Arch prof develops virtual reality app that could be used for LEGO, IKEA or any assembly project

Thick, sometimes confusing manuals for building LEGO kits, IKEA furniture, or any product that requires assembly could eventually be replaced or augmented with a version of a step-by-step augmented reality assembly appdeveloped by Wei Yan, Texas A&M professor of architecture.

Yan demonstrated his app’s capabilities by creating a user-friendly program instructing a user to build a moderately complex LEGO project, Paris’ iconic Arc de Triomphe, without a printed instruction manual. 

Using a tablet screen to depict the LEGO construction area, the app shows a 3D rendering of which brick to use next, and where it needs to be placed.

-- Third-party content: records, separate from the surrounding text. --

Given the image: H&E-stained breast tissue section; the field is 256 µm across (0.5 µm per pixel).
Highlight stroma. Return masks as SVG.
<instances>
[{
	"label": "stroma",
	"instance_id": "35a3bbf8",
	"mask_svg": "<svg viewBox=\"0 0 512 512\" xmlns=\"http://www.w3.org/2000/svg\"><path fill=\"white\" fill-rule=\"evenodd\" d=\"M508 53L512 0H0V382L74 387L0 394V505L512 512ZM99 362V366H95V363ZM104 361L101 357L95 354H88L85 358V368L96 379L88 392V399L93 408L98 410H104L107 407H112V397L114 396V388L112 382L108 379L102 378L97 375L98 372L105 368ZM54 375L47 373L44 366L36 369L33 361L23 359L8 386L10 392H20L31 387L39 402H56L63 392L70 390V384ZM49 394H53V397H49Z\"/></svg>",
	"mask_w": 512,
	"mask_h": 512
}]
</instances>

The process is repeated until the completion of the structure.

 

Yan’s idea could apply to any number of assembly-related tasks.

“Other applications could include anything requiring assembly, manufacturing, or construction, training for jobs in these fields, and a wide variety of do-it-yourself projects,” said Yan.

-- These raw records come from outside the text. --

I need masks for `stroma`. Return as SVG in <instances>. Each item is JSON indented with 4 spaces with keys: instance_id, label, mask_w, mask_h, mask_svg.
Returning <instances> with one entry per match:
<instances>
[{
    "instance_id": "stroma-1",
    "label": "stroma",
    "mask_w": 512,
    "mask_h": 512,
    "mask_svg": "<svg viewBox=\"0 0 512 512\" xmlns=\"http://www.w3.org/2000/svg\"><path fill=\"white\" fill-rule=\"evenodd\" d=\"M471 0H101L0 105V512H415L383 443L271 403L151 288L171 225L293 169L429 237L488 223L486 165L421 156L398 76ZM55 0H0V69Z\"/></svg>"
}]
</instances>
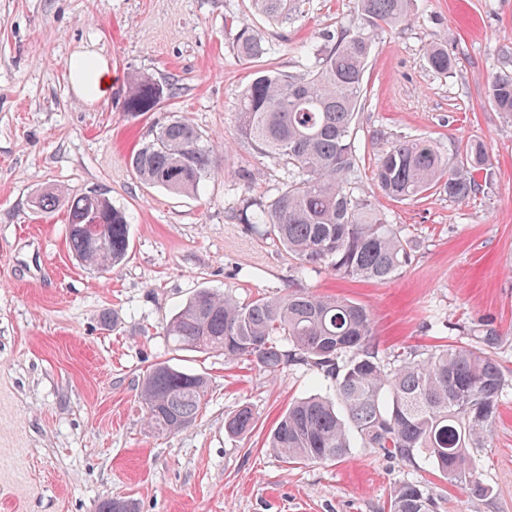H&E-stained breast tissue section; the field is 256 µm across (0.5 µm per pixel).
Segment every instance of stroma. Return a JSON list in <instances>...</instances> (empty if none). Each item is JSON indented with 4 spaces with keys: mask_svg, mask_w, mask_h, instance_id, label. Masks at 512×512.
<instances>
[{
    "mask_svg": "<svg viewBox=\"0 0 512 512\" xmlns=\"http://www.w3.org/2000/svg\"><path fill=\"white\" fill-rule=\"evenodd\" d=\"M353 0H296L286 23L251 0H0V512H98L125 498L138 512H388L415 484L436 512H512V117L495 112L487 80L512 70V0H414L409 20L386 28L366 67L355 120L371 188L376 145L427 137L446 156L469 140L493 153L492 183L467 202L429 194L381 199L412 260L377 284L303 274L261 228L239 224L247 201L267 202L288 172L236 137L235 112L256 73L303 68L327 36L350 28ZM269 42L247 62L233 49L235 19ZM447 40L457 60L441 76L424 47ZM79 50L104 55L112 93L89 103L67 66ZM174 81L155 112L124 110L131 79ZM177 113L218 146V174L200 196L143 184L130 157L151 122ZM102 188L130 217L125 262L98 274L75 260L65 208L35 196ZM246 303L295 288L369 308L383 362L439 344L464 346L492 321L507 371L486 447L474 450L487 497L433 474L353 449L336 461L288 464L266 439L288 405L329 386L290 365L270 376L215 352L178 350L162 329L196 290ZM169 362L204 375L196 422L158 434L139 399L143 378ZM250 406L255 427L232 437L224 420Z\"/></svg>",
    "mask_w": 512,
    "mask_h": 512,
    "instance_id": "obj_1",
    "label": "stroma"
}]
</instances>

His idea attracted the attention of the Innovation Awards at South by Southwest (SXSW), the giant Austin festival that celebrates the convergence of the interactive, film and music industries.

Yan’s app, BRICKxAR, was recognized as an alternate in the XR category of the Innovation Awards, which celebrate the most exciting tech developments in the digitally connected world by honoring breakthroughs in augmented, virtual and mixed reality technology.  

The app has also led to a research collaboration between Yan and Dezhen Song, professor of computer science and engineering, who are studying how to enhance learning of creativity and science, technology, engineering and mathematics with an augmented reality-based making and gaming approach. 

Their study is funded by the Texas A&M Presidential Transformational Teaching Grant program, designed to further the university's commitments to the pillars of advancing transformational learning; enhancing discovery and innovation, and expanding impact on our community, state, nation, and world.

Yan’s areas of academic interest include computer-aided architectural design, visualization, parametric modeling, building information modeling, building science, and computational methods in architecture.